Contei sobre a visita do outro médico, e ele me disse que nenhum médico tinha ido ao meu quarto. Depois me perguntou:
– Você viu mais alguma coisa estranha?
– Não – eu respondi, mas eu não sabia se isso era verdade.
– Vamos fazer uma RMI em você para ver se encontramos alguma anomalia. E um exame toxicológico.
– Tudo bem.
Depois disso fizeram os exames e encontraram uma pequena massa no meu cérebro que estava comprimindo o hipocampo (N/A: centro da memória), além de altas quantidades de um remédio chamado Vicodin.
Quando o remédio começou a sair do meu corpo comecei a sentir uma dor forte na perna. Os médicos me deram analgésicos e a dor melhorou.
O estranho era que desde que a mulher fora embora, ninguém, a não ser os médicos e aquela mulher, veio me visitar.
Essa situação continuou pelo que eu acho que foi um mês. Eu continuei sem perguntar nada sobre o cenário de destruição, mas aos poucos ele foi sumindo, e eu conclui que fora uma alucinação. Também não perguntei nada sobre a mulher que vinha me visitar. Não sei por que, mas eu estava com medo que ela fosse uma alucinação também. De algum jeito eu desejava que ela não fosse. O mais angustiante de tudo era que eu não sabia por quê.

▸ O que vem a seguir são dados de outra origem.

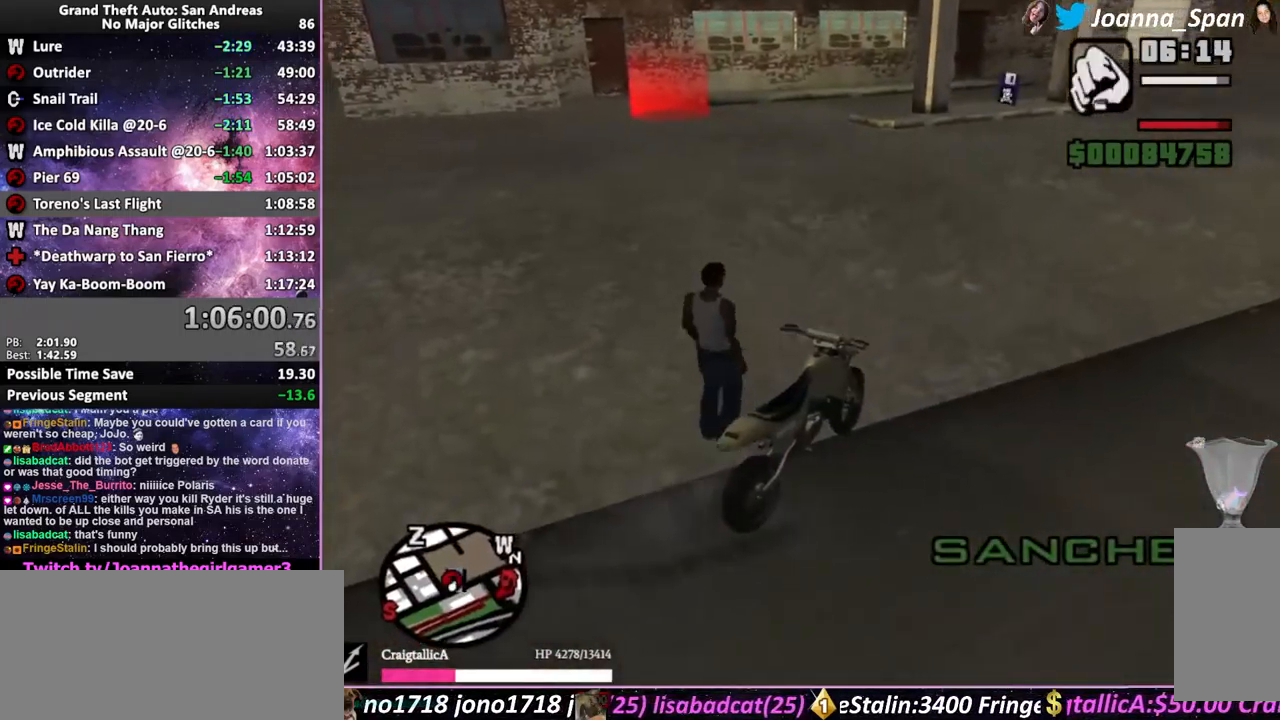
{"keys": ["f5", "w"], "mouse": [], "events": [[17, "shift_l", "up"], [84, "shift_l", "down"], [167, "shift_l", "up"], [234, "shift_l", "down"], [300, "shift_l", "up"], [384, "shift_l", "down"], [434, "shift_l", "up"]]}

Um dia eu tomei coragem e perguntei a ela:
– Quem é você?
– Você sabe quem eu sou, House, que pergunta é essa? Achei que a sua memória estava melhorando.

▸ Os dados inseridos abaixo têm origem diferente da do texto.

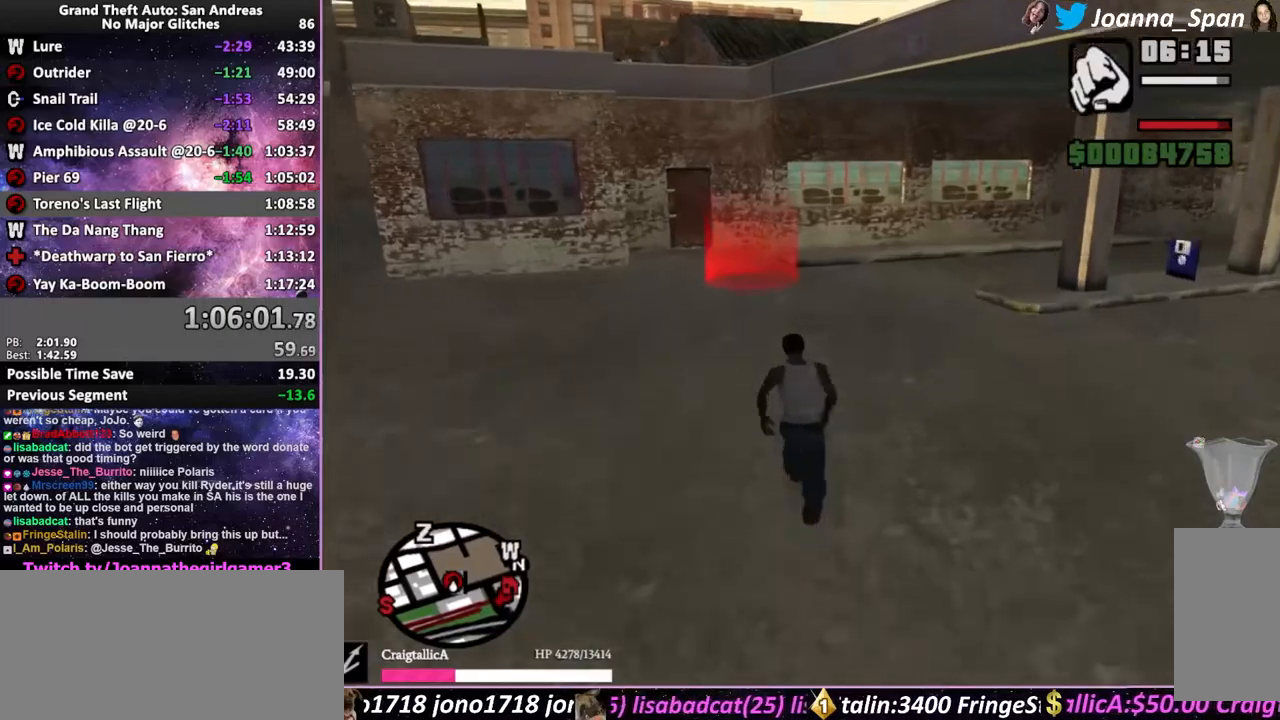
{"keys": ["f5", "shift_l", "w"], "mouse": [], "events": [[50, "shift_l", "down"], [116, "shift_l", "up"], [216, "shift_l", "down"], [250, "shift_l", "up"], [316, "shift_l", "down"]]}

E então eu tive um choque. Vários flashes de memórias do que tinha acontecido vieram à minha mente. Ainda eram vagas, mas de repente eu me dei conta de quem eu era. Eu me lembrei também de que ela era a minha chefe, mas não lembrava se ela tinha chegado a ser algo mais importante.
– Cuddy, é você?
– Já estava na hora, House.
– Você esteve aqui o tempo todo?

– Mais ou menos. Eu tenho um hospital a chefiar. Não posso ficar no Princeton General o tempo todo.
Desde aquele dia ela não voltou mais, mas eu tive a visita do que provavelmente tinha sido o meu melhor amigo.
Com exceção desses dois incidentes, as minhas duas últimas semanas no hospital foram um verdadeiro tédio.

Quando me deram alta, Wilson, o meu melhor amigo veio me buscar:

– Wilson – eu disse – antes de sair, eu quero saber, a Cuddy foi a minha namorada ou alguma coisa do gênero?
Surpreso, Wilson respondeu:
– Você não se lembra dela? Ela foi a sua chefe por sete anos. No ano passado vocês começaram a namorar, mas tudo deu errado... – e Wilson parou, como se estivesse escolhendo as palavras para continuar a falar.
– Como deu errado? – indaguei. Pelo que eu me lembrava não tinha acabado bem, mas será que fora tão grave?
Então Wilson me contou tudo o que eu tinha feito e me explicou o porquê de não ter me visitado – tinha medo da minha reação com relação à perda de memória – e o resto. Quanto mais ele avançava com a história mais eu ficava estupefato com tudo o que eu tinha feito.
No final ele deu uma pausa e me perguntou:
– Mas no final de tudo o que ela queria era distância de você. Ela se mudou faz meses. Você não viu ela, viu?
– Não – eu menti. Mas não era um problema, eu já tinha mentido antes. Todo mundo mente.